(Stored data entries)
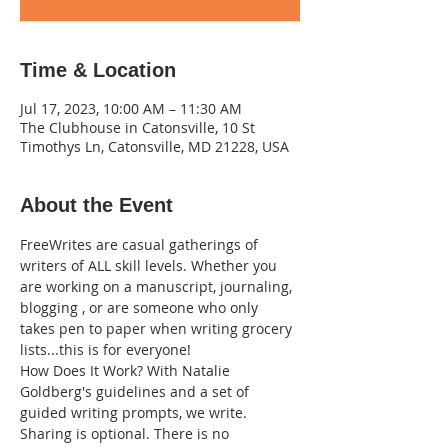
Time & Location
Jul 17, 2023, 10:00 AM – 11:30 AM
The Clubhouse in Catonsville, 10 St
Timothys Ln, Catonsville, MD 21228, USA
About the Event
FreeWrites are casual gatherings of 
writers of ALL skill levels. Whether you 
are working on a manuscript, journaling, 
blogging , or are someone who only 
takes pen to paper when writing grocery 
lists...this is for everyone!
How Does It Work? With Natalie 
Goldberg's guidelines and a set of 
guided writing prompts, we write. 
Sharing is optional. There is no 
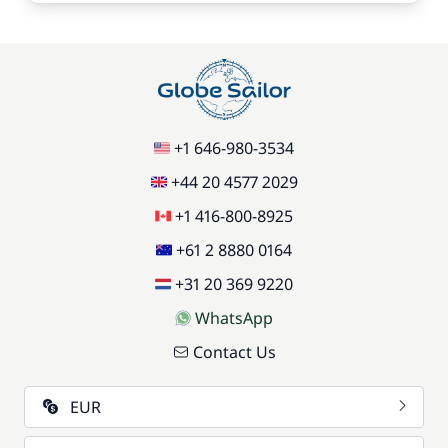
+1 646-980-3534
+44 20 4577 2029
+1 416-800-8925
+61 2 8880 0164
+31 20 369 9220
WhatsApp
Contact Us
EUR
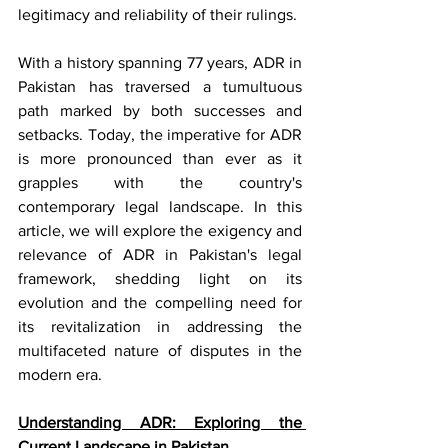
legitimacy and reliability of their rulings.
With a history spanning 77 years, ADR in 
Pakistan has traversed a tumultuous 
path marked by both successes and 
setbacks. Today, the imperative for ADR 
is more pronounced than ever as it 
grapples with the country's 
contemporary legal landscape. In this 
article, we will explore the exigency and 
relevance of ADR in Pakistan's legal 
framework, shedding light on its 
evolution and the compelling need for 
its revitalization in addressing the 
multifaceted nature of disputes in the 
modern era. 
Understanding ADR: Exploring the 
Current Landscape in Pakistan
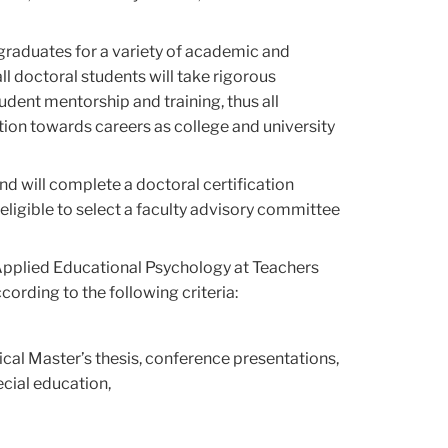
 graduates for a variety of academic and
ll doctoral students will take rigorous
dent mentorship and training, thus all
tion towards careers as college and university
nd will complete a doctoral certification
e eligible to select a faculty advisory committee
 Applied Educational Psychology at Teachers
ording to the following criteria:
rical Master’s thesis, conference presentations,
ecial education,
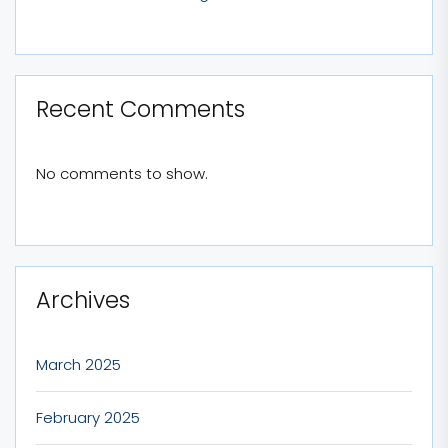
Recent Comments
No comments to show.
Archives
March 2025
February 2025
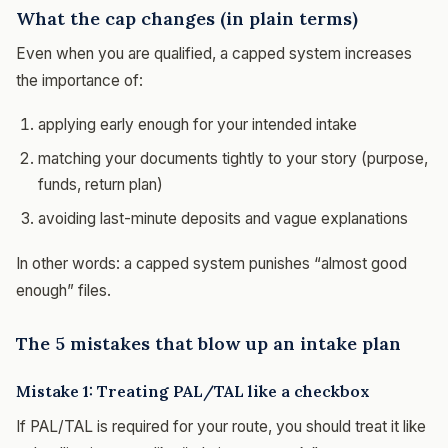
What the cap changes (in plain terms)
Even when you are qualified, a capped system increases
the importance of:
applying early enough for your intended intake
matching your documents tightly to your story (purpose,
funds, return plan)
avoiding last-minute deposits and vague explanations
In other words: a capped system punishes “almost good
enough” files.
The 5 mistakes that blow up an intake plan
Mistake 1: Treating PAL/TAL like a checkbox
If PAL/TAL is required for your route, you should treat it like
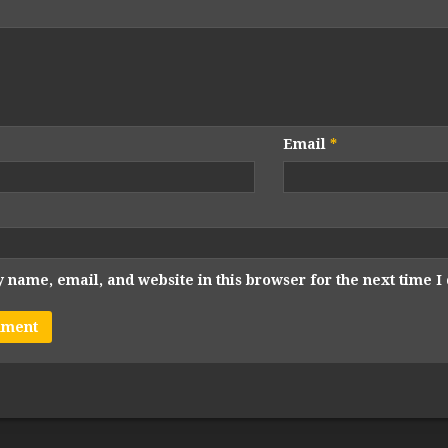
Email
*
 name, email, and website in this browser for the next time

...

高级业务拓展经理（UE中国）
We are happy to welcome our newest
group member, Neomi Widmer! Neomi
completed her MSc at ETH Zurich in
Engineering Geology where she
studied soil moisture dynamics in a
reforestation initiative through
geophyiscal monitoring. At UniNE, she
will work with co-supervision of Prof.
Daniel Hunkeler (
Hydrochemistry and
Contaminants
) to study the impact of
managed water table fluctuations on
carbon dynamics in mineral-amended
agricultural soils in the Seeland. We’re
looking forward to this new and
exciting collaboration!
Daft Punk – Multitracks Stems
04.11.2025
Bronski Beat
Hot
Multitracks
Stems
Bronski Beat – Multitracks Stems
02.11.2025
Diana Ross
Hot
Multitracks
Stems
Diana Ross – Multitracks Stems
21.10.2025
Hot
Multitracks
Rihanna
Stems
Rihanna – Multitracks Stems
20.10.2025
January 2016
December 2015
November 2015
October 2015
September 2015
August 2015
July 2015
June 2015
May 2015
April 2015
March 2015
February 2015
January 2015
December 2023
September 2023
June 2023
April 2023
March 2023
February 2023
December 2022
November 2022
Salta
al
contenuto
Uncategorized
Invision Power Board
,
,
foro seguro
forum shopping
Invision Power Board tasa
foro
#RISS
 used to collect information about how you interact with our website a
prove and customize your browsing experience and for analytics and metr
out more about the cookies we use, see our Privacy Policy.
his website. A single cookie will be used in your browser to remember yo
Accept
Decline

■ WORK ORDER: Reproduce, word for word, only the lines in the records above from the line with "Understanding ADR: Exploring the" through the line with "nd will complete a doctoral certification", including both ends; omit the pictures.

■ RESULT FOR THIS EXERCISE:
Understanding ADR: Exploring the 
Current Landscape in Pakistan
 graduates for a variety of academic and
ll doctoral students will take rigorous
dent mentorship and training, thus all
tion towards careers as college and university
nd will complete a doctoral certification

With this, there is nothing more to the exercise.